(Bounding box prediction data)
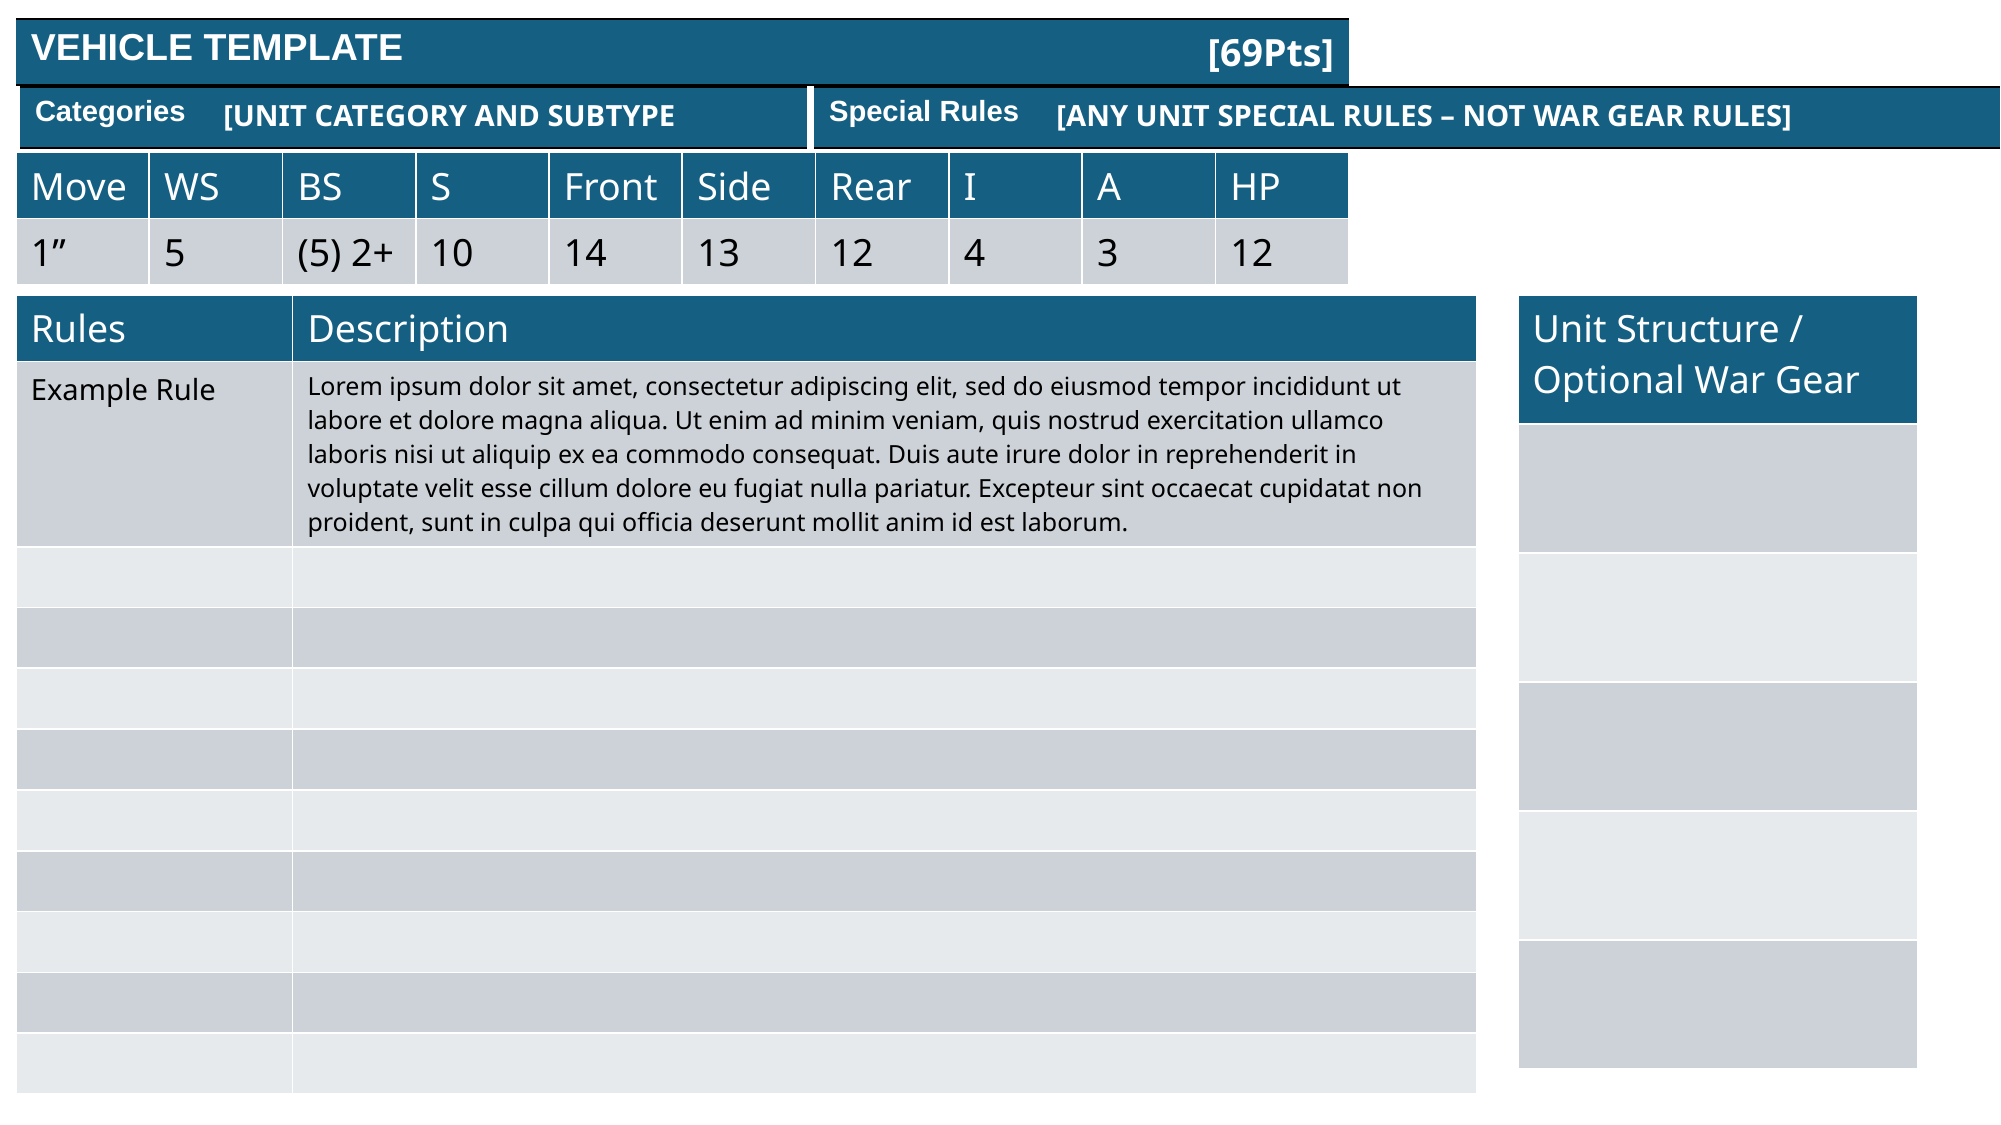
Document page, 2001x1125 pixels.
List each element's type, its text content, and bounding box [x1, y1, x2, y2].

table_header [UNIT CATEGORY AND SUBTYPE [208, 88, 807, 147]
table_cell [17, 852, 292, 911]
table_cell [293, 1034, 1476, 1093]
table_cell [1519, 683, 1917, 810]
table_cell [293, 669, 1476, 728]
table_cell [293, 548, 1476, 607]
table_cell [17, 791, 292, 850]
table_cell 12 [816, 219, 948, 284]
table_header A [1083, 153, 1215, 218]
table_cell [1519, 425, 1917, 552]
table_cell [1519, 941, 1917, 1068]
table_cell [293, 730, 1476, 789]
table_header S [417, 153, 548, 218]
table_cell [17, 912, 292, 972]
table_cell 12 [1216, 219, 1348, 284]
table_header Rear [816, 153, 948, 218]
table_cell Example Rule [17, 362, 292, 546]
table_cell 10 [417, 219, 548, 284]
table_header HP [1216, 153, 1348, 218]
table_cell Lorem ipsum dolor sit amet, consectetur adipiscing elit, sed do eiusmod tempor incididunt ut labore et dolore magna aliqua. Ut enim ad minim veniam, quis nostrud exercitation ullamco laboris nisi ut aliquip ex ea commodo consequat. Duis aute irure dolor in reprehenderit in voluptate velit esse cillum dolore eu fugiat nulla pariatur. Excepteur sint occaecat cupidatat non proident, sunt in culpa qui officia deserunt mollit anim id est laborum. [293, 362, 1476, 546]
table_cell 3 [1083, 219, 1215, 284]
table_cell [17, 973, 292, 1032]
table_cell [293, 912, 1476, 972]
table_cell [293, 791, 1476, 850]
table_header WS [150, 153, 282, 218]
table_cell 14 [550, 219, 681, 284]
table_cell 4 [950, 219, 1081, 284]
table_cell [17, 608, 292, 667]
table_header Side [683, 153, 815, 218]
table_cell [1519, 554, 1917, 681]
table_cell 13 [683, 219, 815, 284]
table_header Description [293, 296, 1476, 361]
table_cell [293, 973, 1476, 1032]
table_cell [17, 730, 292, 789]
table_cell 1” [17, 219, 148, 284]
table_header Move [17, 153, 148, 218]
table_header Unit Structure / Optional War Gear [1519, 296, 1917, 423]
table_header Categories [20, 88, 208, 147]
table_cell [1519, 812, 1917, 939]
table_cell [17, 669, 292, 728]
table_header VEHICLE TEMPLATE [16, 20, 682, 84]
table_header BS [283, 153, 415, 218]
table_cell [17, 548, 292, 607]
table_cell (5) 2+ [283, 219, 415, 284]
table_cell 5 [150, 219, 282, 284]
table_cell [293, 852, 1476, 911]
table_cell [17, 1034, 292, 1093]
table_header Front [550, 153, 681, 218]
table_header [ANY UNIT SPECIAL RULES – NOT WAR GEAR RULES] [1041, 88, 2000, 147]
table_header Special Rules [814, 88, 1041, 147]
table_cell [293, 608, 1476, 667]
table_header [69Pts] [682, 20, 1349, 84]
table_header I [950, 153, 1081, 218]
table_header Rules [17, 296, 292, 361]
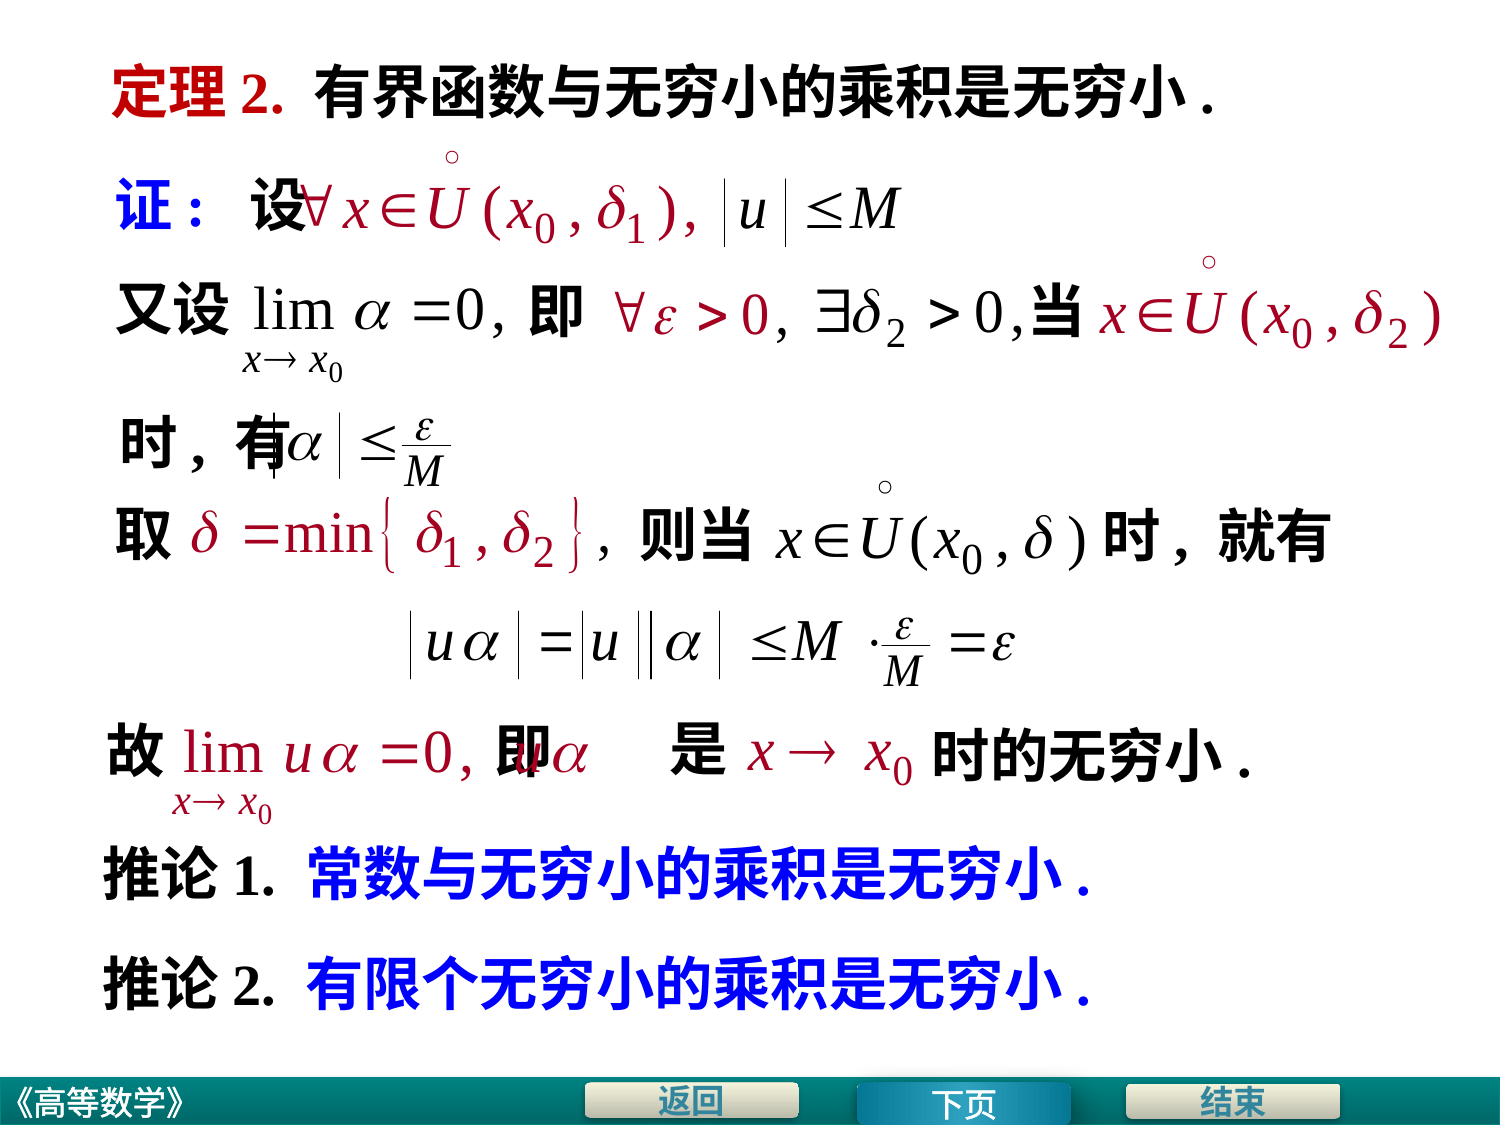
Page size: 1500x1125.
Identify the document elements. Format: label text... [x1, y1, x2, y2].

TO DO - Check every line above for the word "text" and copy those that have it.

WRITTEN RESPONSE -
List each element's type, its text content, and bounding box [x1, y1, x2, y2].
Identify the document elements. Format: label text... [x1, y1, x2, y2].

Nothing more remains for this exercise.